Populism. If your theory of change is based on getting huge numbers of people to act, you need to find them. Make Poverty History’s single most important strategic decision was to be mass-market, creating moments that nervous politicians and the swing voters couldn’t ignore. So while we appreciated the specialist coverage we got, it was getting on the front of tabloids and into the Vicar of Dibley that reminded us that the mainstream middle is not just the most populous place in British politics – it’s also the most powerful.
Low barriers to entry. Strategists often talk about levels of engagement as rungs on a ladder and then promptly forget that people climb from the ground. It isn’t good enough to throw bodies at the top rung and hope that some will cling on; you need to encourage people on to the first rung by making the climb seem both easy and worth it.
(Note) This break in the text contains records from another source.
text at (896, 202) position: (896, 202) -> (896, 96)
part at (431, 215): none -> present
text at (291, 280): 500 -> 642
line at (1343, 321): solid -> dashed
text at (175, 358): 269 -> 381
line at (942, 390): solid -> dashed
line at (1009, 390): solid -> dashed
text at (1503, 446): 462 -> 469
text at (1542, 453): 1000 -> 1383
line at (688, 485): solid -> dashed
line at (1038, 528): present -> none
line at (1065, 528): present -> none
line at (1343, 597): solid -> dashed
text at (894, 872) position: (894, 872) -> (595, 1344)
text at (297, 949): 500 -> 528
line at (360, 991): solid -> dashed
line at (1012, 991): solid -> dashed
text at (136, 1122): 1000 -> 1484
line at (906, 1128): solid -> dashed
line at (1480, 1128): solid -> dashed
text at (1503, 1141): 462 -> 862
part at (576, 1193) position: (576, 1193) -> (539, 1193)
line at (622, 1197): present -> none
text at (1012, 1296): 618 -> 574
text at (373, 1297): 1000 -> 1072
Some people felt we made the barriers to entry too low to be meaningful as a form of activism – that the 8 million white band-wearing Britons and 3 billion Live 8 viewers didn’t really mean it. Those debates were a forerunner of the one that is happening now about clicktivism – Make Poverty History wasn’t the start of it. The 1988 Free Nelson Mandela concert revealed that the majority of Britons couldn’t name their MP but a staggering 92% knew the name of an activist imprisoned 6,000 miles away in Robben Island.
Message discipline. Despite bringing together several hundred organisations and campaigning across three issues and 12 months, member organisations displayed extraordinary message discipline and generosity in merging their own organisational profiles and priorities into the collective for a year. Where we were much weaker was in “pricing” those demands consistently to create predictable and powerful incentives. Politicians don’t like to be surprised – they need to know what it takes to please you and what you will do if they meet the demands.
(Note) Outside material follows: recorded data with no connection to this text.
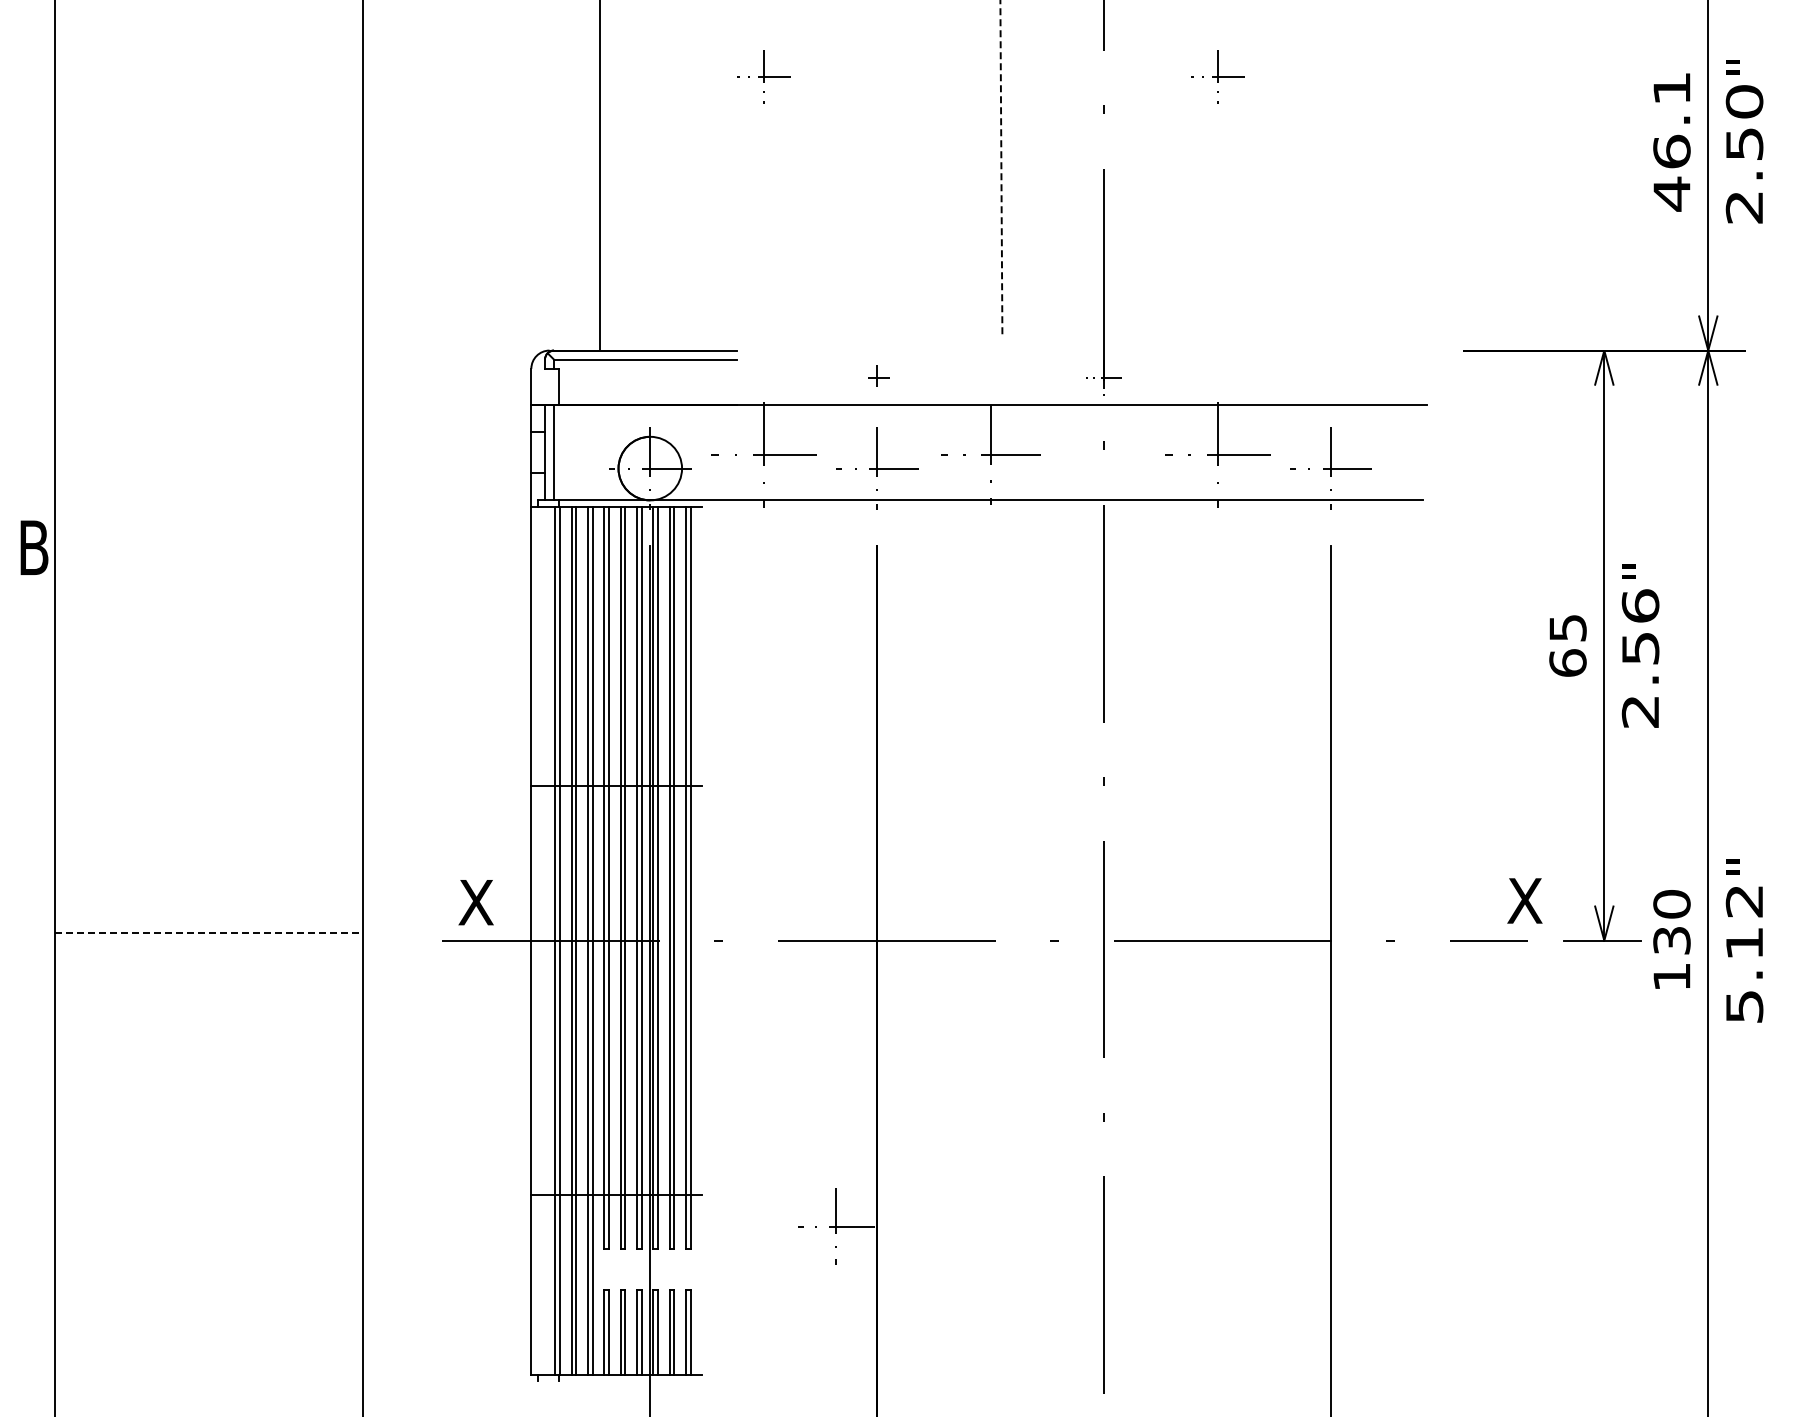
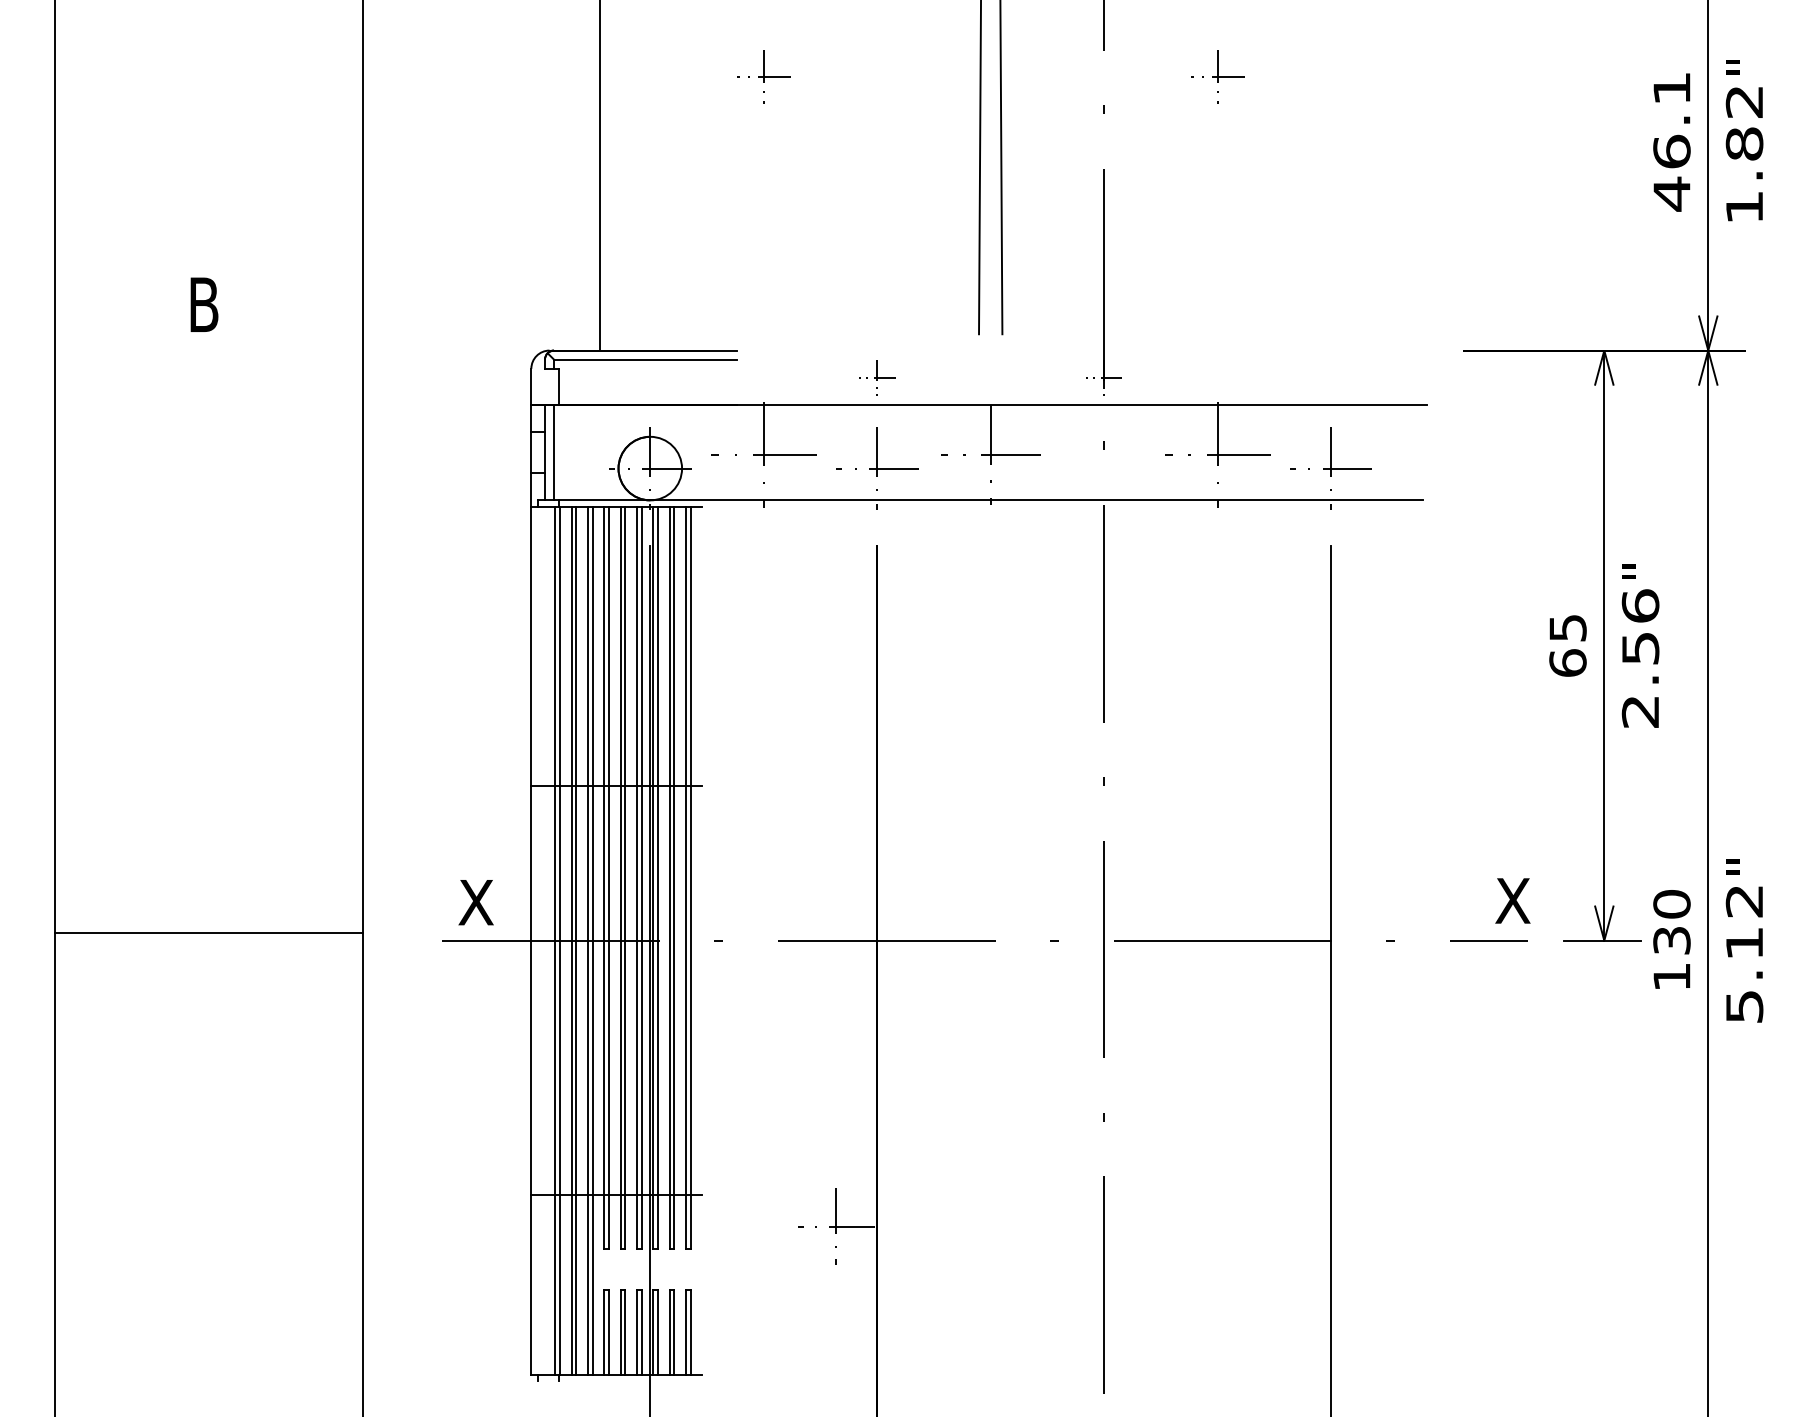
text at (1744, 154): 2.50 -> 1.82
line at (1001, 167): dashed -> solid
line at (980, 168): none -> present
part at (878, 375) size: 22x22 px -> 37x36 px
text at (34, 547) position: (34, 547) -> (204, 304)
text at (1524, 900) position: (1524, 900) -> (1512, 900)
line at (209, 933): dashed -> solid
The political to do list. Politicians have a “to-do” list. Demands need to be broken down into a realistic action plan. It’s important for your impact and credibility to avoid asks which are too imprecise. Focus on pressuring people to do what is in their power to do.
Questions of legitimacy. Charities tend to be obsessed with other charities. Increased access is rarely sought on behalf of a meaningfully representative group; I’ve seen many more NGOs angling for a hearing for their own staff from a region than arguing that the most effective or legitimate advocate for Tanzania, for example, is the person the people picked as their president. Make Poverty History was undoubtedly weakened by being (and being seen to be) a mobilisation of the north for the south. But northern agencies cannot hand a veto on strategy or policy to their hand-picked southern partners and pretend they’ve answered all the thorny questions of legitimacy, mandate and representativeness.
Coalitions of the too like-minded. We need to get much better at forming unexpected strategic coalitions – not simply banding together with the nearest and most comfortable partners. In our case, the partnership between campaigning charities and the advertising, music and television industries was key to taking our issue from being important but marginal to sitting squarely at the centre of Britain’s political debate and national conversation. Their involvement was not welcomed by every charity in the coalition, but for me the lesson to be drawn from the culture clash is not that we should stop creating high impact coalitions, it’s that we should work out and change whatever it is in charity culture that makes working inside them so painful for all concerned.